PROJECT SUMMARY Although there have been important advances in the detection and treatment of cancer, there remains an urgent need to develop new therapeutic strategies. Copper (Cu) is an essential micronutrient that is required in higher amounts by cancer cells relative to normal tissues. Several enzymes with key roles in cancer require Cu for their activity, including lysyl oxidases and several oncogenic kinases (e.g., MEK1; ULK1). In pre-clinical models of cancer, many studies have shown that tumor growth and metastasis is suppressed by Cu chelators added to the diet. In clinical trials, Cu depletion via an oral Cu chelator was found to significantly slow disease progression in patients with mesothelioma, and significantly extend survival in breast cancer patients. While it is clear that Cu depletion is a promising anticancer strategy, there is a need to develop therapies that specifically target pathways of Cu delivery to oncogenic enzymes. In the current proposal, we pursue a highly innovative approach by targeting the Cu transporter, ATP7A. Our extensive preliminary studies validate ATP7A as a therapeutic target including: 1) Intestine-specific deletion of murine ATP7A lowers systemic copper status to levels shown to be therapeutic in cancer patients; 2) ATP7A is required to deliver copper to the family of lysyl oxidases, which have well-documented roles in metastasis; 3) Targeted deletion of ATP7A in breast and lung cancer cell lines reduces primary tumor growth and metastasis in mice; 4) Elevated ATP7A expression is significantly correlated with lower survival in cancer patients. Based on these findings, we hypothesize that a small molecule inhibitor of ATP7A will be therapeutic in cancer. Using computer-aided drug design, we have identified a hit molecule called MKV3 that binds to ATP7A with nanomolar affinity and inhibits ATP7A activity in cancer cell lines. Mice treated with MKV3 showed reduced activity of the serum Cu biomarker, ceruloplasmin, and reduced tumor growth. In this proposal, we will conduct structure guided optimization to identify MKV3 analogs with improved potency and drug like properties (Aim 1); conduct pharmacokinetic studies to identify MKV3 analogs that are suitable for pharmacodynamic studies (Aim 2); and evaluate the most favorable MKV3 analog in mouse models of breast cancer (Aim 3).
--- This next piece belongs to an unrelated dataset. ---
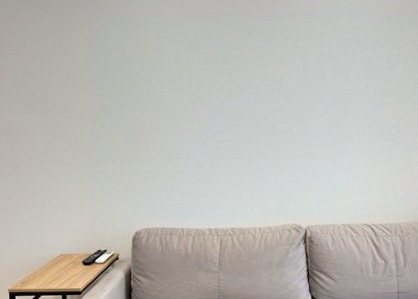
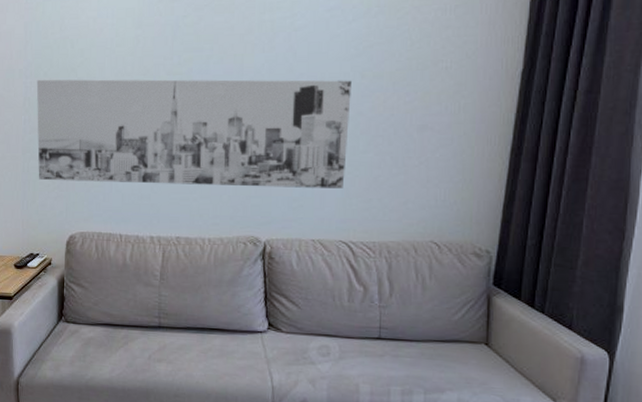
wall art: none [101,93,368,183] -> present [36,79,352,189]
项目摘要 尽管在癌症的检测和治疗方面取得了重要进展，但仍有 迫切需要制定新的治疗策略。铜（Cu）是必需的微量营养素 相对于正常组织，癌细胞的量较高。几种在癌症中具有关键作用的酶需要 Cu的活性，包括赖氨酸氧化酶和几种致癌激酶（例如MEK1； ULK1）。在临床前 癌症模型，许多研究表明，肿瘤的生长和转移受到Cu螯合剂的抑制 加入饮食。在临床试验中，发现通过口服Cu螯合剂耗尽的铜耗尽显着缓慢疾病 间皮瘤患者的进展，并显着延长乳腺癌患者的存活率。同时 很明显，铜耗尽是一种有希望的抗癌策略，有必要开发疗法 特异性靶向CU递送到致癌酶的途径。在当前的建议中，我们追求一个高度 通过靶向CU转运蛋白ATP7A来创新方法。 我们广泛的初步研究将ATP7A验证为治疗靶点，包括：1）特定于肠 少女ATP7A的缺失将系统性铜状态降低至癌症患者的治疗水平； 2）需要ATP7A将铜传递给赖氨酸氧化酶的家族，这些酶在 转移; 3）针对乳腺癌和肺癌细胞系中ATP7A的靶向删除可降低原发性肿瘤的生长 和小鼠转移； 4）ATP7A表达升高与癌症的生存率较低显着相关 患者。根据这些发现，我们假设一个小分子抑制剂ATP7A将是 癌症治疗。使用计算机辅助的药物设计，我们已经确定了一个名为MKV3的热门分子 与纳摩尔亲和力与ATP7A结合，并抑制癌细胞系中的ATP7A活性。用MKV3处理的小鼠 表明血清CU生物标志物，ceruloplasmin和肿瘤生长降低的活性降低。在这个 提案，我们将进行指导优化的结构，以确定效力提高的MKV3类似物 像属性一样的药物（AIM 1）；进行药代动力学研究以识别适合的MKV3类似物 药效研究（AIM 2）；并评估乳房小鼠模型中最有利的MKV3类似物 癌症（目标3）。